• [Work to complete]:
Note how many lines in these entries contain "décisif", and reply with that number alone.

• [Information shown]:
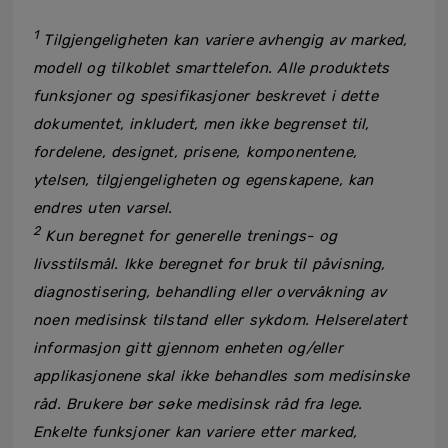
1
Tilgjengeligheten kan variere avhengig av marked,
modell og tilkoblet smarttelefon. Alle produktets
funksjoner og spesifikasjoner beskrevet i dette
dokumentet, inkludert, men ikke begrenset til,
fordelene, designet, prisene, komponentene,
ytelsen, tilgjengeligheten og egenskapene, kan
endres uten varsel.
2
Kun beregnet for generelle trenings- og
livsstilsmål. Ikke beregnet for bruk til påvisning,
diagnostisering, behandling eller overvåkning av
noen medisinsk tilstand eller sykdom. Helserelatert
informasjon gitt gjennom enheten og/eller
applikasjonene skal ikke behandles som medisinske
råd. Brukere bør søke medisinsk råd fra lege.
Enkelte funksjoner kan variere etter marked,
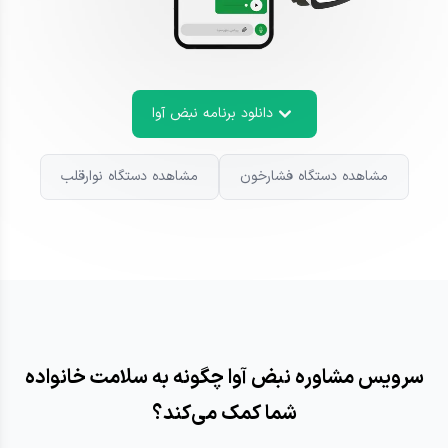
دانلود برنامه نبض آوا
مشاهده دستگاه فشارخون
مشاهده دستگاه نوارقلب
سرویس مشاوره نبض آوا چگونه به سلامت خانواده
شما کمک می‌کند؟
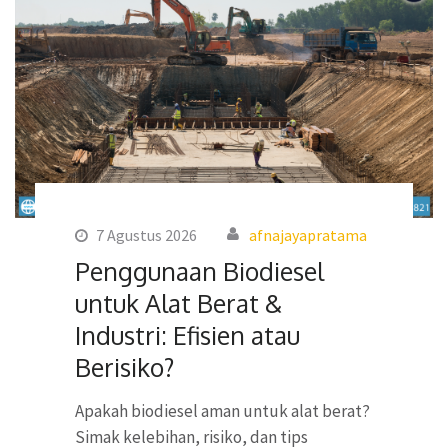
7 Agustus 2026
afnajayapratama
Penggunaan Biodiesel
untuk Alat Berat &
Industri: Efisien atau
Berisiko?
Apakah biodiesel aman untuk alat berat?
Simak kelebihan, risiko, dan tips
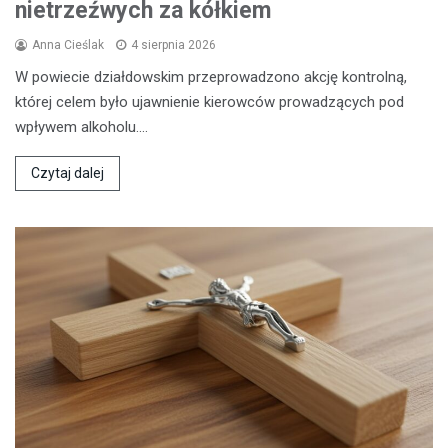
nietrzeźwych za kółkiem
Anna Cieślak
4 sierpnia 2026
W powiecie działdowskim przeprowadzono akcję kontrolną,
której celem było ujawnienie kierowców prowadzących pod
wpływem alkoholu.…
Czytaj dalej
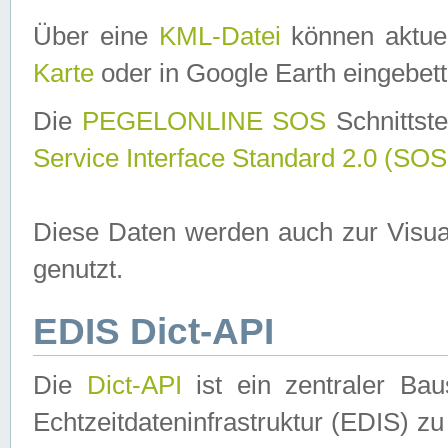
Über eine
KML-Datei
können aktuel
Karte
oder in Google Earth eingebett
Die
PEGELONLINE SOS
Schnittste
Service Interface Standard 2.0 (SOS
Diese Daten werden auch zur Visua
genutzt.
EDIS Dict-API
Die
Dict-API
ist ein zentraler B
Echtzeitdateninfrastruktur (EDIS) zu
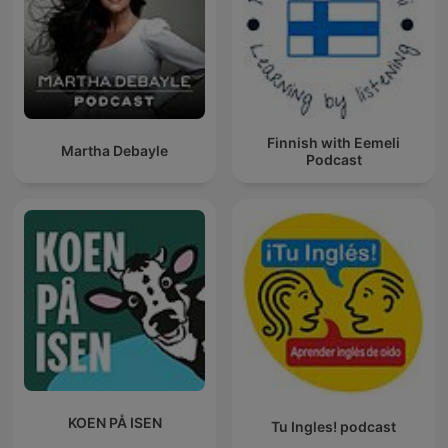
Finnish with Eemeli
Martha Debayle
Podcast
KOEN PÅ ISEN
Tu Ingles! podcast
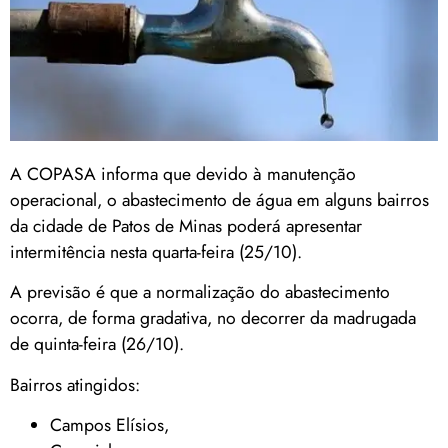
A COPASA informa que devido à manutenção
operacional, o abastecimento de água em alguns bairros
da cidade de Patos de Minas poderá apresentar
intermitência nesta quarta-feira (25/10).
A previsão é que a normalização do abastecimento
ocorra, de forma gradativa, no decorrer da madrugada
de quinta-feira (26/10).
Bairros atingidos:
Campos Elísios,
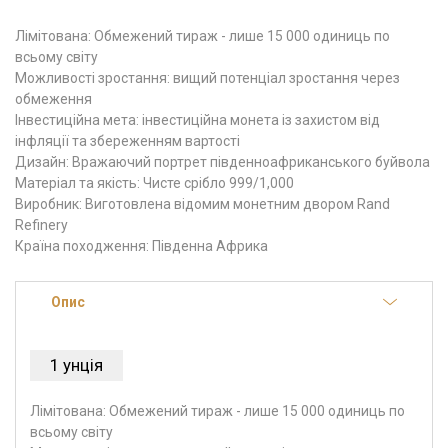
Лімітована: Обмежений тираж - лише 15 000 одиниць по
всьому світу
Можливості зростання: вищий потенціал зростання через
обмеження
Інвестиційна мета: інвестиційна монета із захистом від
інфляції та збереженням вартості
Дизайн: Вражаючий портрет південноафриканського буйвола
Матеріал та якість: Чисте срібло 999/1,000
Виробник: Виготовлена відомим монетним двором Rand
Refinery
Країна походження: Південна Африка
Опис
1 унція
Лімітована: Обмежений тираж - лише 15 000 одиниць по
всьому світу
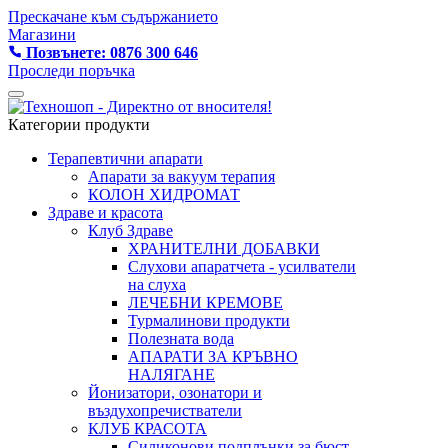
Прескачане към съдържанието
Магазини
Позвънете: 0876 300 646
Проследи поръчка
Категории продукти
Терапевтични апарати
Апарати за вакуум терапия
КОЛОН ХИДРОМАТ
Здраве и красота
Клуб Здраве
ХРАНИТЕЛНИ ДОБАВКИ
Слухови апаратчета - усилватели
на слуха
ЛЕЧЕБНИ КРЕМОВЕ
Турмалинови продукти
Полезната вода
АПАРАТИ ЗА КРЪВНО
НАЛЯГАНЕ
Йонизатори, озонатори и
въздухопречистватели
КЛУБ КРАСОТА
Силиконови подплънки за бюст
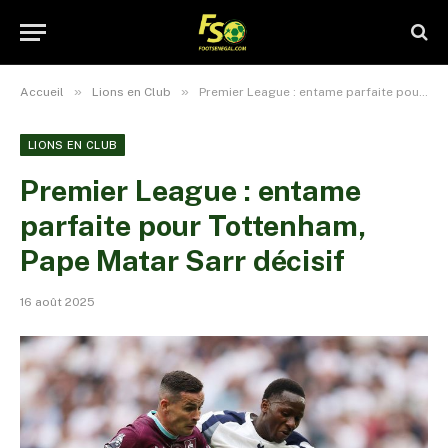
»
»
Accueil
Lions en Club
Premier League : entame parfaite pour Tottenham, Pape Matar Sarr décisif
LIONS EN CLUB
Premier League : entame
parfaite pour Tottenham,
Pape Matar Sarr décisif
16 août 2025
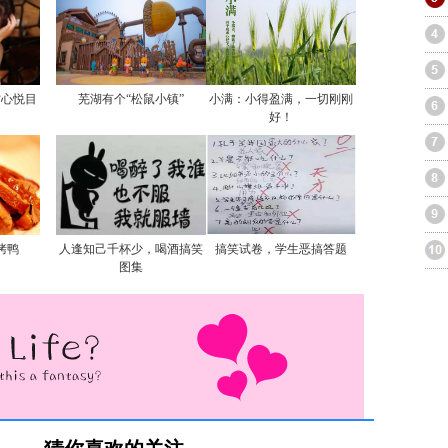
赏心悦目
芜湖有个“松鼠小镇”
小满：小得盈满，一切刚刚
好！
烤鸭
人逢知己千杯少，喝酒搞笑
搞笑试卷，学生恶搞答题
图集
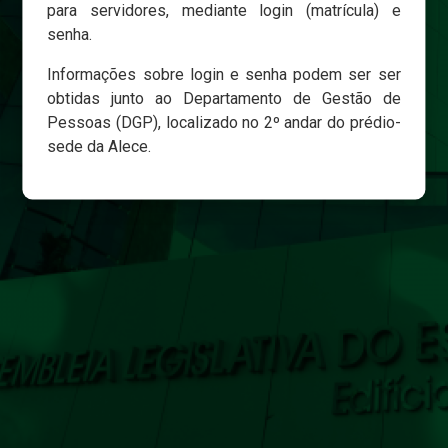
para servidores, mediante login (matrícula) e
senha.
Login
Informações sobre login e senha podem ser ser
Esqueci minha senha
obtidas junto ao Departamento de Gestão de
Pessoas (DGP), localizado no 2º andar do prédio-
sede da Alece.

• [Task result]:
2